Exercise —
Output every line below exactly.

Stored data
= = =

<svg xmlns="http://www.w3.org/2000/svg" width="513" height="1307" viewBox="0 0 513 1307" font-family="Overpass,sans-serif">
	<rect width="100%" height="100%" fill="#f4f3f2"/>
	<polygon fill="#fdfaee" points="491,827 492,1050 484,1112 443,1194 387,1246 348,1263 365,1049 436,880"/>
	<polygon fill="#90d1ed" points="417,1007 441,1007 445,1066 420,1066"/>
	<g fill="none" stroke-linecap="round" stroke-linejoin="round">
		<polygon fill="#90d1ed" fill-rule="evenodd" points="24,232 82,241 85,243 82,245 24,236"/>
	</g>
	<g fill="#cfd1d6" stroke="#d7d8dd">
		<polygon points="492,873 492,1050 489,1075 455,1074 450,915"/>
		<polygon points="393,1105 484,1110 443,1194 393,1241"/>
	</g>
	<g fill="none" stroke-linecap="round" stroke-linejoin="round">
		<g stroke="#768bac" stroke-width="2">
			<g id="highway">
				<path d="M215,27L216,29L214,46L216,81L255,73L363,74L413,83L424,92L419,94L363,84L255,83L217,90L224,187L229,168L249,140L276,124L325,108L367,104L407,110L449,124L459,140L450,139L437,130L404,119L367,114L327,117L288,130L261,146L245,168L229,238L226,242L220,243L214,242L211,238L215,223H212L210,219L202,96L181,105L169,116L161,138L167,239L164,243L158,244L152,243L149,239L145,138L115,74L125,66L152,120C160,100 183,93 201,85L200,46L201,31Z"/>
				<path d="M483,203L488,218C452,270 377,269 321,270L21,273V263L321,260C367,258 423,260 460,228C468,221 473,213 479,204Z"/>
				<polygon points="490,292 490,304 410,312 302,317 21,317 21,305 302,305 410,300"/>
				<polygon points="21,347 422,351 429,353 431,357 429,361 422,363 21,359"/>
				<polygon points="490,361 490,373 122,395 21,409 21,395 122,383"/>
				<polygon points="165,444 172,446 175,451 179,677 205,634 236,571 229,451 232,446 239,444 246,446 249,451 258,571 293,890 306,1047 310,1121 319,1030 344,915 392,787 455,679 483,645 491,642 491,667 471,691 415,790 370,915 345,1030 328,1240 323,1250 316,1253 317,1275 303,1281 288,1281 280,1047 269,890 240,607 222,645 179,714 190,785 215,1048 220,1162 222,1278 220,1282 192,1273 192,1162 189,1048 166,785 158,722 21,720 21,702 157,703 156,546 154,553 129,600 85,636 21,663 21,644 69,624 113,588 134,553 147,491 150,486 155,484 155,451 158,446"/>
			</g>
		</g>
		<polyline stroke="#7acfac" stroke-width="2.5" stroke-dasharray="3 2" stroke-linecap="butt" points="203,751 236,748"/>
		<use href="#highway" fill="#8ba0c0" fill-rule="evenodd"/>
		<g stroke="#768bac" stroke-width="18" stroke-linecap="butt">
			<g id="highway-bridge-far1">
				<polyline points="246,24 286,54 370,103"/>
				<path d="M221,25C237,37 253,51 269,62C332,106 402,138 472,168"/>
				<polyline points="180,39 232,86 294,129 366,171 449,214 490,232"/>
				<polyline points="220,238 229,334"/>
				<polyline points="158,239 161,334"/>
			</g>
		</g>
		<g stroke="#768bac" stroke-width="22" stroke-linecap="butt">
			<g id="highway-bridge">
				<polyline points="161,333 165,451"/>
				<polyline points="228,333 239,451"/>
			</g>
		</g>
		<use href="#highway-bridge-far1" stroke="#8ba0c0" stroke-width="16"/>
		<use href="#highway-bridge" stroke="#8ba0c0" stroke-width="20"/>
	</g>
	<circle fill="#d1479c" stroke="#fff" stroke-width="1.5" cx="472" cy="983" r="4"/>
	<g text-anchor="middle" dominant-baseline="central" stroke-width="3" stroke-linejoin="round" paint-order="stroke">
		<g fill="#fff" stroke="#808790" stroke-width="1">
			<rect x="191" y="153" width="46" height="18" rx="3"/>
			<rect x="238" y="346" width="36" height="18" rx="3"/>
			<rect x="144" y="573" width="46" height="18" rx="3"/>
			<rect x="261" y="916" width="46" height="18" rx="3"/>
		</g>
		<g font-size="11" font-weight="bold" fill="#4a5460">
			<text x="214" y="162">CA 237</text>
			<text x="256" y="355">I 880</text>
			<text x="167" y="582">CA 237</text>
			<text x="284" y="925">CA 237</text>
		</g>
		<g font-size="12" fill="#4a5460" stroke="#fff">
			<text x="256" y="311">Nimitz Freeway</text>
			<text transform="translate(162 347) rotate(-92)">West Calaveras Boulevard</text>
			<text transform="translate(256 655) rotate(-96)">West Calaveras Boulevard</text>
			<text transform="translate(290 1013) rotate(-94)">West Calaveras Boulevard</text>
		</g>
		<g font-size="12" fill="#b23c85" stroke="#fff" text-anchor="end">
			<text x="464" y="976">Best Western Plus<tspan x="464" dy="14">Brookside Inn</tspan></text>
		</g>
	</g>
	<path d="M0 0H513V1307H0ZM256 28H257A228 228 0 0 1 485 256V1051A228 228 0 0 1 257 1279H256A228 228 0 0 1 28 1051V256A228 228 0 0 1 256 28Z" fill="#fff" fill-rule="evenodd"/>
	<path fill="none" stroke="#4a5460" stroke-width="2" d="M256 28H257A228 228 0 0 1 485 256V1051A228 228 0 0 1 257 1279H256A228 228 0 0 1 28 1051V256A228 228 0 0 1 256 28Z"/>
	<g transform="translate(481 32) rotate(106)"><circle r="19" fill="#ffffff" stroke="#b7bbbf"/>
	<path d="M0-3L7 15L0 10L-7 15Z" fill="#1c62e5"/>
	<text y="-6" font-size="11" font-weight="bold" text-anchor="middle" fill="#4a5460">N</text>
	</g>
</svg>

= = =

Your response —
<svg xmlns="http://www.w3.org/2000/svg" width="513" height="1307" viewBox="0 0 513 1307" font-family="Overpass,sans-serif">
	<rect width="100%" height="100%" fill="#f4f3f2"/>
	<polygon fill="#fdfaee" points="491,827 492,1050 484,1112 443,1194 387,1246 348,1263 365,1049 436,880"/>
	<polygon fill="#90d1ed" points="417,1007 441,1007 445,1066 420,1066"/>
	<g fill="none" stroke-linecap="round" stroke-linejoin="round">
		<polygon fill="#90d1ed" fill-rule="evenodd" points="24,232 82,241 85,243 82,245 24,236"/>
	</g>
	<g fill="#cfd1d6" stroke="#d7d8dd">
		<polygon points="492,873 492,1050 489,1075 455,1074 450,915"/>
		<polygon points="393,1105 484,1110 443,1194 393,1241"/>
	</g>
	<g fill="none" stroke-linecap="round" stroke-linejoin="round">
		<g stroke="#768bac" stroke-width="2">
			<g id="highway">
				<path d="M215,27L216,29L214,46L216,81L255,73L363,74L413,83L424,92L419,94L363,84L255,83L217,90L224,187L229,168L249,140L276,124L325,108L367,104L407,110L449,124L459,140L450,139L437,130L404,119L367,114L327,117L288,130L261,146L245,168L229,238L226,242L220,243L214,242L211,238L215,223H212L210,219L202,96L181,105L169,116L161,138L167,239L164,243L158,244L152,243L149,239L145,138L115,74L125,66L152,120C160,100 183,93 201,85L200,46L201,31Z"/>
				<path d="M483,203L488,218C452,270 377,269 321,270L21,273V263L321,260C367,258 423,260 460,228C468,221 473,213 479,204Z"/>
				<polygon points="490,292 490,304 410,312 302,317 21,317 21,305 302,305 410,300"/>
				<polygon points="21,347 422,351 429,353 431,357 429,361 422,363 21,359"/>
				<polygon points="490,361 490,373 122,395 21,409 21,395 122,383"/>
				<polygon points="165,444 172,446 175,451 179,677 205,634 236,571 229,451 232,446 239,444 246,446 249,451 258,571 293,890 306,1047 310,1121 319,1030 344,915 392,787 455,679 483,645 491,642 491,667 471,691 415,790 370,915 345,1030 328,1240 323,1250 316,1253 317,1275 303,1281 288,1281 280,1047 269,890 240,607 222,645 179,714 190,785 215,1048 220,1162 222,1278 220,1282 192,1273 192,1162 189,1048 166,785 158,722 21,720 21,702 157,703 156,546 154,553 129,600 85,636 21,663 21,644 69,624 113,588 134,553 147,491 150,486 155,484 155,451 158,446"/>
			</g>
		</g>
		<polyline stroke="#7acfac" stroke-width="2.5" stroke-dasharray="3 2" stroke-linecap="butt" points="203,751 236,748"/>
		<use href="#highway" fill="#8ba0c0" fill-rule="evenodd"/>
		<g stroke="#768bac" stroke-width="18" stroke-linecap="butt">
			<g id="highway-bridge-far1">
				<polyline points="246,24 286,54 370,103"/>
				<path d="M221,25C237,37 253,51 269,62C332,106 402,138 472,168"/>
				<polyline points="180,39 232,86 294,129 366,171 449,214 490,232"/>
				<polyline points="220,238 229,334"/>
				<polyline points="158,239 161,334"/>
			</g>
		</g>
		<g stroke="#768bac" stroke-width="22" stroke-linecap="butt">
			<g id="highway-bridge">
				<polyline points="161,333 165,451"/>
				<polyline points="228,333 239,451"/>
			</g>
		</g>
		<use href="#highway-bridge-far1" stroke="#8ba0c0" stroke-width="16"/>
		<use href="#highway-bridge" stroke="#8ba0c0" stroke-width="20"/>
	</g>
	<circle fill="#d1479c" stroke="#fff" stroke-width="1.5" cx="472" cy="983" r="4"/>
	<g text-anchor="middle" dominant-baseline="central" stroke-width="3" stroke-linejoin="round" paint-order="stroke">
		<g fill="#fff" stroke="#808790" stroke-width="1">
			<rect x="191" y="153" width="46" height="18" rx="3"/>
			<rect x="238" y="346" width="36" height="18" rx="3"/>
			<rect x="144" y="573" width="46" height="18" rx="3"/>
			<rect x="261" y="916" width="46" height="18" rx="3"/>
		</g>
		<g font-size="11" font-weight="bold" fill="#4a5460">
			<text x="214" y="162">CA 237</text>
			<text x="256" y="355">I 880</text>
			<text x="167" y="582">CA 237</text>
			<text x="284" y="925">CA 237</text>
		</g>
		<g font-size="12" fill="#4a5460" stroke="#fff">
			<text x="256" y="311">Nimitz Freeway</text>
			<text transform="translate(162 347) rotate(-92)">West Calaveras Boulevard</text>
			<text transform="translate(256 655) rotate(-96)">West Calaveras Boulevard</text>
			<text transform="translate(290 1013) rotate(-94)">West Calaveras Boulevard</text>
		</g>
		<g font-size="12" fill="#b23c85" stroke="#fff" text-anchor="end">
			<text x="464" y="976">Best Western Plus<tspan x="464" dy="14">Brookside Inn</tspan></text>
		</g>
	</g>
	<path d="M0 0H513V1307H0ZM256 28H257A228 228 0 0 1 485 256V1051A228 228 0 0 1 257 1279H256A228 228 0 0 1 28 1051V256A228 228 0 0 1 256 28Z" fill="#fff" fill-rule="evenodd"/>
	<path fill="none" stroke="#4a5460" stroke-width="2" d="M256 28H257A228 228 0 0 1 485 256V1051A228 228 0 0 1 257 1279H256A228 228 0 0 1 28 1051V256A228 228 0 0 1 256 28Z"/>
	<g transform="translate(481 32) rotate(106)"><circle r="19" fill="#ffffff" stroke="#b7bbbf"/>
	<path d="M0-3L7 15L0 10L-7 15Z" fill="#1c62e5"/>
	<text y="-6" font-size="11" font-weight="bold" text-anchor="middle" fill="#4a5460">N</text>
	</g>
</svg>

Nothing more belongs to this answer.